About Pilates
Joseph Pilates developed the Pilates technique of body conditioning over 90 years ago. It has long been a method employed by dancers and athletes to prevent muscular imbalances and to maintain proper skeletal alignment.

The technique consists of a series of related exercises performed on a mat as well as apparatus. The principle piece of equipment used in Pilates technique is known as the "Reformer". The Reformer is a machine consisting of a horizontal platform with a movable carriage. The movement of the carriage is controlled by adjustable springs. This allows variable resistance during the exercises, according to an individual's capabilities and needs. In order to enhance total body conditioning, exercises done on the Reformer are performed in various positions including sitting, standing and reclining. During certain exercises, the attached straps are either held in the hands or placed over the feet, thereby expanding the opportunity to work several parts of the body simultaneously. This improves coordination and assists in the proper alignment of the body during movement.

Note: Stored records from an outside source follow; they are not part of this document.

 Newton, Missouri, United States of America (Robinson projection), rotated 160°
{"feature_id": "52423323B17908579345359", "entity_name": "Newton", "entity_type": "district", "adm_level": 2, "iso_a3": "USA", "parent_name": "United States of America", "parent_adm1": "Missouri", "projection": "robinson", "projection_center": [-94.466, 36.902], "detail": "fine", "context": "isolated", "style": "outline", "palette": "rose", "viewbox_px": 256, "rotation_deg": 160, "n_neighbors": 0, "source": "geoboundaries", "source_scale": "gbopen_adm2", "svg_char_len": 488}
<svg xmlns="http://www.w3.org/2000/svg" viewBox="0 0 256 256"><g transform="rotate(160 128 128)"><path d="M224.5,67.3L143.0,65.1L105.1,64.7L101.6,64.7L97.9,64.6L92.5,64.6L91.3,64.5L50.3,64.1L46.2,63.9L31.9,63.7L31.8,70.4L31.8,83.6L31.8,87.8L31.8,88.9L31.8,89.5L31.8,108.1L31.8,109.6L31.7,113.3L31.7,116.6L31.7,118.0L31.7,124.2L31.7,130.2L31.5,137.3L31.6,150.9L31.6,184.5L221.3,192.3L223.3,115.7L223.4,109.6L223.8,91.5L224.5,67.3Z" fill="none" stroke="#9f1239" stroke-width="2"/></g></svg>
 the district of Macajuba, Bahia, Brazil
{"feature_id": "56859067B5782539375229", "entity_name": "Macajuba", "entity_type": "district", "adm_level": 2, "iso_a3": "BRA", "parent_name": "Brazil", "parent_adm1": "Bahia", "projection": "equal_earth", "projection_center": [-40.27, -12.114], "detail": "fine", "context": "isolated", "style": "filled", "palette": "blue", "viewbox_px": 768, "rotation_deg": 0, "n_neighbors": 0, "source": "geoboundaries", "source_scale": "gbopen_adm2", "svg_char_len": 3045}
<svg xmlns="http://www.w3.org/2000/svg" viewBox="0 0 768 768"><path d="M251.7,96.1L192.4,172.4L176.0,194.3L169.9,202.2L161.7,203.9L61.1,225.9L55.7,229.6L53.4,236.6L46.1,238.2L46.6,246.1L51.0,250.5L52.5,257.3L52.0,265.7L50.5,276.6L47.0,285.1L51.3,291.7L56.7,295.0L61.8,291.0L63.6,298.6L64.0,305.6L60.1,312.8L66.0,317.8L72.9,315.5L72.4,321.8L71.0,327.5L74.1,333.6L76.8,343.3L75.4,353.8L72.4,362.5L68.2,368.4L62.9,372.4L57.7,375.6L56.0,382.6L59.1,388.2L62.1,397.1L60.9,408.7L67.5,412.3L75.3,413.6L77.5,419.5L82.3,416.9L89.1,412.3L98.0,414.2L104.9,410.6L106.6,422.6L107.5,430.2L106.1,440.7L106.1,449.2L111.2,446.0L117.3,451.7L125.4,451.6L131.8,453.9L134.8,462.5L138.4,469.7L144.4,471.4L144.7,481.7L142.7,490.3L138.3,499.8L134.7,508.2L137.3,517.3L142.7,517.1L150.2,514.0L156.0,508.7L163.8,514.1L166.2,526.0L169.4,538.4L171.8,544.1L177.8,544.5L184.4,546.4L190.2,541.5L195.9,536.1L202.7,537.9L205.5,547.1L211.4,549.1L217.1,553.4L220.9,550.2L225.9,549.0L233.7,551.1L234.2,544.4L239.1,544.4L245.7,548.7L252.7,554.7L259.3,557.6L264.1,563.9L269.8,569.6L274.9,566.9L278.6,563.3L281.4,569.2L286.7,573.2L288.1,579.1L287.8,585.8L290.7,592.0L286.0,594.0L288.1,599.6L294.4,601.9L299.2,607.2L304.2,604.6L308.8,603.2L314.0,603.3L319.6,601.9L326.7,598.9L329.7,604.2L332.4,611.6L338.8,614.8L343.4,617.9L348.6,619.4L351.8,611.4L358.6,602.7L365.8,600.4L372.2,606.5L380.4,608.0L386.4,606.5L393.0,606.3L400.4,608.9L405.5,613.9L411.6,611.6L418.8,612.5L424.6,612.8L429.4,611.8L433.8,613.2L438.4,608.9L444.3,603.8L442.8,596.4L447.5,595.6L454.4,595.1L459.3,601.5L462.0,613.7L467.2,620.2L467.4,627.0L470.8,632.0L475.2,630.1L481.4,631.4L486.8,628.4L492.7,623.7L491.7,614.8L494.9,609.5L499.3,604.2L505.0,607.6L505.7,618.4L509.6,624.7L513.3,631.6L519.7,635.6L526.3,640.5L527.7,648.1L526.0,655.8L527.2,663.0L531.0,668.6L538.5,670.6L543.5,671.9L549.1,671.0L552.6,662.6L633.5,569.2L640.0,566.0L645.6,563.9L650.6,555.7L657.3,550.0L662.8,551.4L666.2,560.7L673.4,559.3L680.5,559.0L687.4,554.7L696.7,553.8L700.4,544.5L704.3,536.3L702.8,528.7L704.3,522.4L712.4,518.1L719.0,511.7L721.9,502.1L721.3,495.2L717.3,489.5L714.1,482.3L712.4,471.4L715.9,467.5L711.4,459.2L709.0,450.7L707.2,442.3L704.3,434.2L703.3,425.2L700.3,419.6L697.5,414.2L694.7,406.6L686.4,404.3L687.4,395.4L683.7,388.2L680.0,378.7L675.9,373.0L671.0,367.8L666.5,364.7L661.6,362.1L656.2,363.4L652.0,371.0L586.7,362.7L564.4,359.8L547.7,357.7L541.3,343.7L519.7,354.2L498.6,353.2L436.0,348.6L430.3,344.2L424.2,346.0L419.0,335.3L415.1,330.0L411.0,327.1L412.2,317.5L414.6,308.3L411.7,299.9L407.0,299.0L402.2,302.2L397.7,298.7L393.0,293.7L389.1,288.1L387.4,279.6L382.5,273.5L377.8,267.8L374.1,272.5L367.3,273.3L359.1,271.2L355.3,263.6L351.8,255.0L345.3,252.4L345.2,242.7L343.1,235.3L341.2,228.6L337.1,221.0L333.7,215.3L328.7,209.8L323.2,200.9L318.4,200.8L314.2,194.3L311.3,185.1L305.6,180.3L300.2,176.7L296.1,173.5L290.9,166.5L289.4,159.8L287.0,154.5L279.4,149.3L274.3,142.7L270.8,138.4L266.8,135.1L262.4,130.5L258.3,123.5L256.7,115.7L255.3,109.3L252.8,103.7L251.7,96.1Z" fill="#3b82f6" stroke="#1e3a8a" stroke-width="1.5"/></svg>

Although the majority of people who practice the Pilates technique do so for fitness benefits, it has also been of significant value to those recovering from injuries. When the body suffers from chronic injury or sudden trauma, it protects the affected area by compensating or over-compensating with surrounding muscle groups. This often results in imbalances in the use of muscle groups as well as improper skeletal alignment. With time such poor body mechanics can recondition a person's posture and increase the potential for a whole new set of problems. The Pilates technique is effective in counteracting such adverse effects because the exercises focus on both correct alignment and proper muscle integration.

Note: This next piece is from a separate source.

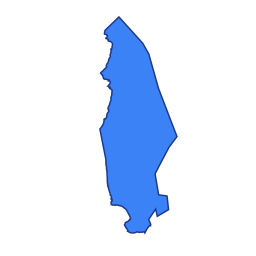 Melchor Ocampo, Zacatecas, Mexico (Equal Earth projection), rotated 52°
{"feature_id": "50627088B70074027244327", "entity_name": "Melchor Ocampo", "entity_type": "district", "adm_level": 2, "iso_a3": "MEX", "parent_name": "Mexico", "parent_adm1": "Zacatecas", "projection": "equal_earth", "projection_center": [-102.006, 24.9], "detail": "fine", "context": "isolated", "style": "filled", "palette": "blue", "viewbox_px": 256, "rotation_deg": 52, "n_neighbors": 0, "source": "geoboundaries", "source_scale": "gbopen_adm2", "svg_char_len": 5227}
<svg xmlns="http://www.w3.org/2000/svg" viewBox="0 0 256 256"><g transform="rotate(52 128 128)"><path d="M217.5,169.3L212.8,168.0L208.9,156.1L215.6,159.3L217.3,146.3L205.6,139.1L199.5,145.0L180.8,134.9L176.6,125.8L168.4,107.5L164.9,94.7L115.6,79.6L82.6,66.1L70.4,64.2L34.9,66.8L36.9,86.0L37.8,87.0L37.9,87.3L38.2,87.4L38.4,87.5L38.8,88.2L39.0,88.4L39.2,88.6L39.4,88.6L39.6,88.7L40.2,88.1L40.3,88.0L40.5,87.9L41.0,87.5L41.3,87.5L41.7,87.7L41.9,87.5L42.1,87.3L42.4,87.4L43.3,88.2L43.5,88.8L43.7,89.3L43.7,89.8L43.5,90.1L43.7,90.3L44.1,90.2L44.3,90.0L44.5,89.8L44.6,89.6L44.8,89.5L45.5,89.3L45.8,89.0L46.0,89.0L46.5,89.5L46.8,89.9L47.0,89.9L47.4,89.8L47.9,89.6L48.5,89.0L48.7,88.9L49.0,88.5L49.6,88.3L50.3,88.2L51.2,88.2L51.9,88.3L52.1,88.4L52.4,88.7L52.8,88.9L52.9,89.0L53.1,89.1L53.2,89.3L54.1,90.5L54.3,90.8L54.6,90.9L54.8,91.0L55.1,91.2L55.2,91.6L55.3,92.2L55.4,92.4L55.3,93.0L55.5,93.1L55.9,92.9L56.1,93.1L56.4,93.0L56.5,93.4L56.4,93.4L57.0,94.1L57.2,94.3L57.9,95.1L58.4,95.5L58.9,96.4L59.1,96.8L59.5,97.2L59.6,97.3L60.6,97.7L60.8,97.9L61.2,98.8L61.4,99.2L61.5,99.6L61.6,99.8L61.7,100.1L61.9,100.2L62.0,100.5L62.1,101.0L62.7,101.3L63.0,101.6L63.1,102.0L63.3,102.3L63.4,102.6L63.8,103.0L64.2,103.7L64.4,104.1L64.4,104.5L64.4,104.9L64.5,105.0L64.7,105.3L65.0,106.0L65.2,106.4L65.3,106.6L65.6,106.8L66.2,107.1L66.6,107.1L66.8,107.2L66.7,107.5L66.8,107.8L67.1,108.8L67.0,109.2L67.2,110.8L67.4,111.9L67.5,112.4L67.6,113.9L67.6,114.6L67.8,115.6L68.1,115.5L68.7,115.7L68.7,115.8L69.3,115.8L69.7,115.8L69.9,115.8L69.9,115.7L70.1,115.6L70.3,115.6L70.9,115.6L71.1,115.6L71.2,115.8L71.5,116.0L72.2,116.1L73.1,116.3L73.4,116.5L73.9,116.6L73.9,116.8L74.3,116.8L75.1,116.4L75.4,116.2L75.4,115.9L75.5,115.6L75.8,115.5L76.1,115.3L76.2,115.1L76.5,115.0L76.8,114.8L77.0,114.6L77.4,114.4L77.5,114.4L77.9,114.1L77.9,113.8L78.0,113.8L78.3,113.8L78.5,113.5L78.7,113.9L78.9,114.4L79.0,114.3L79.2,114.2L79.5,113.6L79.9,113.5L80.0,113.6L80.6,113.6L81.0,113.9L81.4,114.0L81.6,114.0L82.6,117.8L82.7,117.6L83.2,117.5L83.3,117.4L83.6,117.2L83.7,117.4L83.8,117.4L84.1,117.9L84.3,118.0L84.6,117.8L84.8,117.7L85.0,117.8L84.9,117.4L85.0,117.3L85.2,117.2L85.3,117.3L85.6,117.5L85.9,117.4L86.0,117.6L86.6,117.6L87.1,117.5L87.6,117.3L88.3,117.2L89.1,118.0L89.6,118.3L92.2,120.7L92.8,121.6L93.2,122.4L93.6,122.9L95.2,123.8L95.8,124.8L97.5,127.3L98.6,128.7L98.9,129.8L99.7,131.1L100.4,131.8L101.2,132.2L101.8,132.0L102.3,132.3L103.2,133.3L103.3,134.0L103.6,134.9L103.9,135.6L104.1,136.0L104.8,136.7L105.4,137.3L105.9,137.8L106.8,139.2L106.8,139.8L106.5,140.4L106.4,140.8L106.5,141.1L106.3,141.4L106.4,141.6L106.5,141.7L106.8,141.6L107.0,141.5L107.0,141.9L107.0,142.0L107.4,142.3L108.8,143.8L109.3,144.6L109.9,145.6L110.2,146.1L110.4,146.6L110.3,146.9L110.5,147.1L110.8,147.6L111.3,149.8L111.5,150.8L136.4,163.4L138.9,164.6L143.2,167.8L143.6,168.0L144.6,168.6L144.8,168.6L145.5,168.9L147.2,170.3L147.9,170.4L148.4,170.7L148.7,171.0L149.1,171.2L149.3,171.4L150.0,171.9L150.6,172.1L150.9,172.5L151.7,173.1L151.9,173.2L152.8,173.9L153.4,174.2L153.6,174.4L154.2,174.7L155.2,175.6L156.0,176.1L156.2,176.3L156.8,176.7L157.1,176.9L157.7,177.5L157.9,177.6L158.0,177.6L158.4,177.8L158.8,178.2L159.2,178.3L159.4,178.5L159.7,178.6L159.8,178.7L160.1,179.0L160.3,179.1L160.7,179.1L160.8,179.0L161.4,179.5L161.6,179.6L161.6,179.8L162.0,179.8L162.4,180.0L162.6,180.1L163.0,180.0L163.3,180.3L163.5,180.2L163.6,180.3L163.7,180.5L164.4,180.9L165.5,181.1L165.9,181.3L166.0,181.5L166.3,181.6L166.6,181.8L167.1,182.0L168.2,182.2L168.6,182.4L169.5,183.1L169.9,183.3L170.3,183.2L170.6,183.0L170.8,183.0L171.1,183.0L171.7,183.3L171.8,183.3L172.1,183.4L172.3,183.6L172.4,183.8L172.8,184.2L172.9,184.3L173.1,184.5L173.2,184.9L173.4,185.1L173.7,184.9L173.8,184.7L174.2,184.4L174.4,184.6L174.4,184.8L174.7,185.1L175.0,184.8L175.8,185.4L175.7,185.9L175.7,186.2L175.7,186.5L176.0,187.0L177.0,187.6L178.0,188.4L178.8,187.7L179.1,187.7L179.2,187.3L179.6,187.0L179.8,186.7L180.0,186.5L180.2,186.3L180.3,186.1L180.7,185.9L180.8,185.7L181.1,185.7L181.4,184.5L185.9,180.9L191.2,179.6L199.8,181.1L200.4,181.7L200.7,182.1L201.1,182.6L201.4,182.7L201.6,182.7L201.3,183.4L201.3,183.5L201.4,183.8L201.4,184.0L201.3,184.4L201.6,185.2L201.6,185.6L201.5,186.3L201.2,186.5L201.2,187.4L201.0,187.8L201.0,188.4L201.2,188.7L201.3,188.8L201.6,189.0L201.9,189.4L202.0,189.7L202.1,189.8L202.2,190.0L202.3,190.1L202.2,190.3L202.4,190.4L202.4,190.5L202.6,190.6L202.9,190.6L203.2,190.7L203.3,190.7L203.6,190.7L204.0,190.7L204.3,190.6L204.5,190.9L209.2,191.2L209.2,191.8L210.6,191.2L211.2,191.1L211.4,190.9L212.4,190.2L212.6,190.0L212.8,189.8L213.3,189.3L213.6,188.9L213.8,188.7L214.1,188.1L214.3,187.9L214.8,187.0L215.0,186.4L215.1,186.2L215.2,185.8L215.2,185.4L215.3,185.1L215.9,184.3L216.3,184.1L216.5,183.9L216.9,183.7L217.1,183.5L217.5,182.9L217.7,182.5L217.9,182.2L218.2,181.7L218.5,181.4L219.0,180.7L219.2,180.2L219.3,179.9L219.5,179.1L220.4,179.3L221.1,179.4L221.0,179.1L220.9,178.9L220.7,178.5L220.6,178.1L220.1,177.2L219.9,177.0L219.9,176.6L219.6,176.2L219.2,175.3L218.8,174.1L218.7,173.5L218.7,173.3L218.7,173.0L218.5,172.7L218.3,172.6L218.3,172.3L218.4,171.6L218.4,171.4L218.3,171.2L218.5,171.1L218.8,170.6L218.6,170.6L218.0,169.4L217.5,169.3Z" fill="#3b82f6" stroke="#1e3a8a" stroke-width="1.5"/></g></svg>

For those interested in fine tuning athletic skills or becoming reacquainted with their bodies, the Pilates conditioning program is ideal. It promotes strength, flexibility, coordination, mental concentration, and the fluidity of movement as seen in professional dancers. The adaptability of the technique to meet an individual's needs makes it a particularly beneficial program for the person rehabilitating from an injury, the one pursuing overall fitness goals, or for those preparing for athletic competitions.